SG: Can you describe your acting experience on set of T. rex Autopsy?

SB: Well, I would hope that my role in that television program didn’t come across as acting. I am not a very good actor. Everything we did in the show was unscripted. We relied our own experiences as scientists who know anatomy well and have done many dissections. It was a lot of fun to pretend to cut up a full-sized T. rex! I think my enthusiasm came across.

SG: You have been in Poland. What do you think is distinctive about  

Poland, Polish people?

SB: I love Poland, it’s one of my favorite countries in the world! I grew up around Chicago, which has more Polish people than any city in the world other than Warsaw (apparently), so I knew many Polish-American kids growing up, and also loved Polish food. From 2008-2012 I visited Poland every summer to work with Grzegorz Niedzwiedzki and search for Triassic dinosaur footprints and bones in the Holy Cross Mountains. We published a lot of papers together. We are still working together but I haven’t been to Poland for a few years now, but hopefully I can come back soon. I am also an editor for Acta Palaeontologica Polonica.

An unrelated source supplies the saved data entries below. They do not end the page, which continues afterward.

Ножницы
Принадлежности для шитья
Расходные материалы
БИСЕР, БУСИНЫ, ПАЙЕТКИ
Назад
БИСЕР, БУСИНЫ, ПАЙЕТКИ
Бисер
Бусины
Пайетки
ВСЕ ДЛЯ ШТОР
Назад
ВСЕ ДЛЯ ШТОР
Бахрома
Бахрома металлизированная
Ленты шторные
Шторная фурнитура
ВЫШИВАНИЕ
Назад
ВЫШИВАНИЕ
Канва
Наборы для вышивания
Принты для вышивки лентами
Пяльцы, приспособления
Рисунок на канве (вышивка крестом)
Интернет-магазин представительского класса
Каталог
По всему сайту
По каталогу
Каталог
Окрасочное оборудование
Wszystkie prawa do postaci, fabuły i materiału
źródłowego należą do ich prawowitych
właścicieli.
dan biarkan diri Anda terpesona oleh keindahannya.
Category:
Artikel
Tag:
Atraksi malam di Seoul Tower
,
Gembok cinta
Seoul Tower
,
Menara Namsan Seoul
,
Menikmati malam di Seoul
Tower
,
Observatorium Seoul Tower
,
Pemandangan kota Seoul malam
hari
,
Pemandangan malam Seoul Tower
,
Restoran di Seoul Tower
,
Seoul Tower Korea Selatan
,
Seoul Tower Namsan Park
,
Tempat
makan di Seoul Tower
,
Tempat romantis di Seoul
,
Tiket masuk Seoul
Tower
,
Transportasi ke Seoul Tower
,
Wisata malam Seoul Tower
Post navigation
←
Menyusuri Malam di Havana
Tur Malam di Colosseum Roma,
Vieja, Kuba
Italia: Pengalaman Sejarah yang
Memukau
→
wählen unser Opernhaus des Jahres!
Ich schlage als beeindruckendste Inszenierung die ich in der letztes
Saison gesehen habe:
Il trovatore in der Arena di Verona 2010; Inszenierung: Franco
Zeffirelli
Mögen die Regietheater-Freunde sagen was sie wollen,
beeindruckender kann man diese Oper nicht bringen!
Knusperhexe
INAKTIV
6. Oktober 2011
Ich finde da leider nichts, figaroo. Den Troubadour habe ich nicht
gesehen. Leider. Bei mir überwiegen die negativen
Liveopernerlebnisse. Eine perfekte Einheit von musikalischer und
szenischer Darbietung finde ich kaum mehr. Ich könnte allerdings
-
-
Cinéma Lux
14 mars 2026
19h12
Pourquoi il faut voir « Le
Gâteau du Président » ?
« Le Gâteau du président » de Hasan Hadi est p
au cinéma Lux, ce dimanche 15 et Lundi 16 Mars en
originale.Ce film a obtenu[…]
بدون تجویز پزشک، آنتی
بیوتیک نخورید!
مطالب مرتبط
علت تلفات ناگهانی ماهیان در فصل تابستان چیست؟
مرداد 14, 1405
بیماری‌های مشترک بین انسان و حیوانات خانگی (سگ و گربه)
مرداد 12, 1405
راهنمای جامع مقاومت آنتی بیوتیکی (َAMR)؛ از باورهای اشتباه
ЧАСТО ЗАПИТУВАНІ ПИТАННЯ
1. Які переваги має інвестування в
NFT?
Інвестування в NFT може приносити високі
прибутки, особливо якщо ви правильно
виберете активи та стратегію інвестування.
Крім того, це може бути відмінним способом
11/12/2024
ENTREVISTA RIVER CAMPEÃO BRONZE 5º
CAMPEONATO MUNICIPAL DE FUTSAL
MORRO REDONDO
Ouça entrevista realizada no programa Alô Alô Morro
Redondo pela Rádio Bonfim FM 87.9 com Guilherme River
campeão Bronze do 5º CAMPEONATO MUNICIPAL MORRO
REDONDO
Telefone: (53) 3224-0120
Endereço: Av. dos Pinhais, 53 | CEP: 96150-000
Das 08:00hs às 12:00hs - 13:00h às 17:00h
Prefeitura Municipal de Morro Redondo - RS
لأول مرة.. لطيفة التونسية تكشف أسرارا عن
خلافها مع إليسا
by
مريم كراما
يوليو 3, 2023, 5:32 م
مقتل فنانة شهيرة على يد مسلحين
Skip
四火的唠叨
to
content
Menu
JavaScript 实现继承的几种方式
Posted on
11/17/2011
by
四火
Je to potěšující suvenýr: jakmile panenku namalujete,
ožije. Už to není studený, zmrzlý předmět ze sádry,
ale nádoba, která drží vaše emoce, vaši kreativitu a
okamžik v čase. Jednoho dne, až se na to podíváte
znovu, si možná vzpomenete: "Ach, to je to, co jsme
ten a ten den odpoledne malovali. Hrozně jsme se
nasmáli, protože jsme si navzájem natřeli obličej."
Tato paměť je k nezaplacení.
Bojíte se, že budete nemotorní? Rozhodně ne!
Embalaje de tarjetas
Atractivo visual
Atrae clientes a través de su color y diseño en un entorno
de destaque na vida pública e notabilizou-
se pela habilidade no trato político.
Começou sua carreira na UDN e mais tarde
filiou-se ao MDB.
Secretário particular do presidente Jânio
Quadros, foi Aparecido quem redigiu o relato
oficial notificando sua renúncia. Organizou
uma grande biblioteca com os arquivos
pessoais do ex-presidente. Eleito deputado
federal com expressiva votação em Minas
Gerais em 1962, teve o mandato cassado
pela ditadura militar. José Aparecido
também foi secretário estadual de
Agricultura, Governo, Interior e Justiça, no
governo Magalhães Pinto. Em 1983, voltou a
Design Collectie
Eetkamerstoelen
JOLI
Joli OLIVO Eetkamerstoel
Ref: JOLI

SG: What would you like to tell young paleontology enthusiasts?

SB: I think paleontology is such an awesome science. We get to discover things about the past, about how evolution works, about how our Earth has changed over time. It’s not the easiest field to work in–you need to study for a long time to get the right degrees, and there aren’t that many jobs. But for people like me who are obsessed with fossils, it’s totally worth it. Follow your dreams if you want to study paleontology.

I would like to thank to Stephen Brusatte for the interview and to you for reading.